Filed under: Fake News @ 11:08 am

Starla Insigna went a little loopy yesterday (“WELL ISN’T THAT NORMAL?” screamed Sammi9494 for no apparent reason) and started laughing hysterically at things that were not there, and Rachel’s adjective[1]. This was fine and all until she laughed at a joke Smiley told, at which point the CIA swooped in and detained her for being an impostor Starla.

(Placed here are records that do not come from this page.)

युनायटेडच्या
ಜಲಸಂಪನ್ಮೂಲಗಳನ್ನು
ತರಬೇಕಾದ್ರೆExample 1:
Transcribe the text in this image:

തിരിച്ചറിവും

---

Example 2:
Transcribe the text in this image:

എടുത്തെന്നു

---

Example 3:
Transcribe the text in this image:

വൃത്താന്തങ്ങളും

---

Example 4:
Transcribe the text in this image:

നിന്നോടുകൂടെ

Not actually being an imposter, Starla spent her time in custody writing a book called “My Floorless Bathroom[2]”, which reads like this:

So, like, I was walking to the bathroom and I saw it had no floor and I was like “Dude, why does the bathroom have, like, no floor?” And the worker was like “Giiiiiirl, I’ll tell you a story you’ll totally forget in two days. Once upon a time, I was really fat and I like walked around and I went to the bathroom, but then I like fell through the floor.” Then I was like “Wow, man, you’re even fatter now!”

She sold the book through barrels of wine, which destroyed the paper that the story was on. Not noticing this, Starla started ranting about how she was going to sign a movie deal for the book and that she’d love it if Joe Jonas could play the worker.[3] She then fell asleep and dreamed that Johnny Bravo told her to write a list of the things that made her laugh hysterically for no reason, so she did, as a supplement to her book:

1. Catfood

But before she could get any further, she fell to the floor, laughing hysterically. Then the Ibuprofen Fairy flew along and force-fed her thirty Advil capsules, after which she passed out and teleported to metamorphic rock land, home of the potato.

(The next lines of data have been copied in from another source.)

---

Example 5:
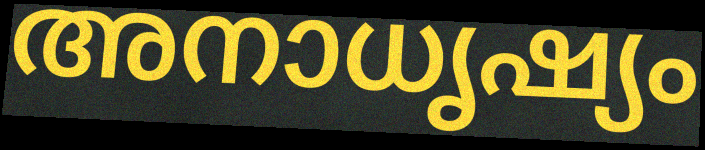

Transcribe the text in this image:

അനാധൃഷ്യം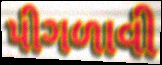
પીગળાવી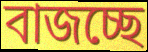
বাজচ্ছে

Suddenly, the door with a star on it in Starla’s cell opened and Drifty walked through it. Noticing Starla spazzing on the floor, she stole her cellphone and called “Phyllis’ Beauty of a Store: Buy your lucky Irish pendants; Get involved in the pet section, or BUY A PIZZA!!!!!!!!!!” and ordered Integer.MAX_VALUE anchovy pizzas. The pizzas smelled so bad that Starla woke up, grew wings and flew away from the pizzas. Drifty, nonplussed as the wings were her idea, summoned an electrical storm that made Starla think she was jumping on yellow elephants.

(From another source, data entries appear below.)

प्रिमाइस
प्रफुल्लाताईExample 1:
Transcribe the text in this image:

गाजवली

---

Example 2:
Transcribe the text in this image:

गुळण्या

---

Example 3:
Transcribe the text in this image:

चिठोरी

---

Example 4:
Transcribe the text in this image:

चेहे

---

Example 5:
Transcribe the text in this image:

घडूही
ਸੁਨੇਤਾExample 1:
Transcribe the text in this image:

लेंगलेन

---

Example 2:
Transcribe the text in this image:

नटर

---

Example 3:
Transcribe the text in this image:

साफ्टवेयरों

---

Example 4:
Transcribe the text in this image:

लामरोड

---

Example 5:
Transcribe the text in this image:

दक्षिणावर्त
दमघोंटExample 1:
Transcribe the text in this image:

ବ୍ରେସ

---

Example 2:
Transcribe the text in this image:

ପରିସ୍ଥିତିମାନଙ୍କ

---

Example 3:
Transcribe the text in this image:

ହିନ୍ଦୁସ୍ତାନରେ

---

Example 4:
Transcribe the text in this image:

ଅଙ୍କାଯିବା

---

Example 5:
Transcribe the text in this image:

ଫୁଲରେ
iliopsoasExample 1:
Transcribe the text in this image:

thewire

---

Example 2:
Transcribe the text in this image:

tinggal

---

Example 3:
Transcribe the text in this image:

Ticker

Then TimTam woke up and decided the whole thing was a dream until he saw Starla laughing at his catfood in the corner.

  1. Rachel: The question is “Choose an adjective that describes you.”
    Starla: Did you just say “tuna is an adjective that describes you”? LOL! []
  2. Ask Smiley, it was weird and completely improvised while talking to him on the phone []
  3. Because he’s EVIL []

2 Comments »

  1. Ha! Weird. Funny weird though.

    When I was reading the part about Joe Jonas, I thought "oh, does she like him now?" Then I read the bit at the bottom! Ha!

    Apparently Taylor Swift has a guest spot on CSI this Sunday (Australia)! Hmmmm……. should I watch it?

    Comment by Timbo94 — May 14, 2009 @ 7:10 am

  2. I know, really insane. The other one (Catfood Island) is more sane, but still funniful :)

    The point was I wanted him to play the part of the extremely fat worker that falls through the floor. :) Loffle

    Omg! Is that the one where she sings the remix of You're Not Sorry?